Bless it All
My soul proclaims the greatness of the Lord,
my spirit rejoices in God my Savior;
for he has looked with favor on his lowly servant.
From this day all generations will call me blessed:
the Almighty has done great things for me, and holy is his Name.
He has mercy on those who fear him
in every generation.
He has shown the strength of his arm,
he has scattered the proud in their conceit.
He has cast down the mighty from their thrones,
and has lifted up the lowly.
He has filled the hungry with good things,
and the rich he has sent away empty.
He has come to the help of his servant Israel,
for he has remembered his promise of mercy,
The promise he made to our fathers,
to Abraham and his children forever.
—LUKE 1:46-55 ( THE CANTICLE OF MARY, MODERN VERSION IN THE LITURGY OF THE HOURS)
Suddenly, Mary found herself pregnant and unwed—a cultural no-no at the time. Her fiancé Joseph would have every reason to break it off as soon as he knew the truth, leaving her futureless and disgraced. We wouldn’t have blamed Mary for being down and out about what was happening to her. But instead she erupts in a song of praise. How could Mary have that reaction under those circumstances? Her song defines humility because it embraces all she can’t control, and lets everything rest on a goodness far beyond herself. Mary blesses it all and sees herself as somehow within that blessing too—despite the reality in front of her. Maybe there is something we can learn from Mary as we too open our hearts to God and to God’s promises. When we bless it all—all we know and can’t know.

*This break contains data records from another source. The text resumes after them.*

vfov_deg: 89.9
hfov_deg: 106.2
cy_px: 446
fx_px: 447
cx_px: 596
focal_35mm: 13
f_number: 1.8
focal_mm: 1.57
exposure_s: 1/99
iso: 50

This models the same wisdom of the ancients who, in the decades after Jesus lived on earth, saw that when we bring it all to God there is a mysterious “peace that surpasses all understanding” (Philippians 4:7). The former Archbishop of Canterbury, Rowan Williams says that the good life “is honest about where it lives.” From that place of honesty, all our instinctual and reactive selves can be brought to God whose loving gaze is the beginning of the healing we seek. Williams says that it is a place of both prospect and refuge, “where my rhythm is echoed, my speech is understood. My face is seen…To be recognized and recognizable, lifts from me the burden of making myself up.”

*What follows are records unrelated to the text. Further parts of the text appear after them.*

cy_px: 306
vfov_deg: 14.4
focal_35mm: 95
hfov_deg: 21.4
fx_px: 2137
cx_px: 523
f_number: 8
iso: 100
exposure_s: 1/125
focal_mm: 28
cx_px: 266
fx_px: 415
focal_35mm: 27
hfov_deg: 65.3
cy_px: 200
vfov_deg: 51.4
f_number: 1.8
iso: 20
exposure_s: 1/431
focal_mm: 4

So with the apostle Peter we can invite our worried and anxious selves into the presence of God. This is the intimate space where peace-making within oneself begins.
“So, humble yourselves under God’s strong hand, and in his own good time he will lift you up. You can throw the whole weight of your anxieties upon him, for you are his personal concern.”
—1 Peter 5:6-7 (Phillips)
READ THIS BLESSING
FROM THE LIVES WE ACTUALLY HAVE
for when you just can’t find any peace (p. 38)
Oh peace, you are the mountain we glimpse from afar,
the height and depth of our needs.
We chart our way to you by starlight,
through paths overgrown with wrongs we ourselves have seeded,
then left to grow unchecked.
REFLECT
1. Let your worries and fears and disappointments come to the surface. Take them by the hand and lead them into the light of day for a conversation with God. What can you tell God about how these things are affecting you?
2. What is God saying to you about them?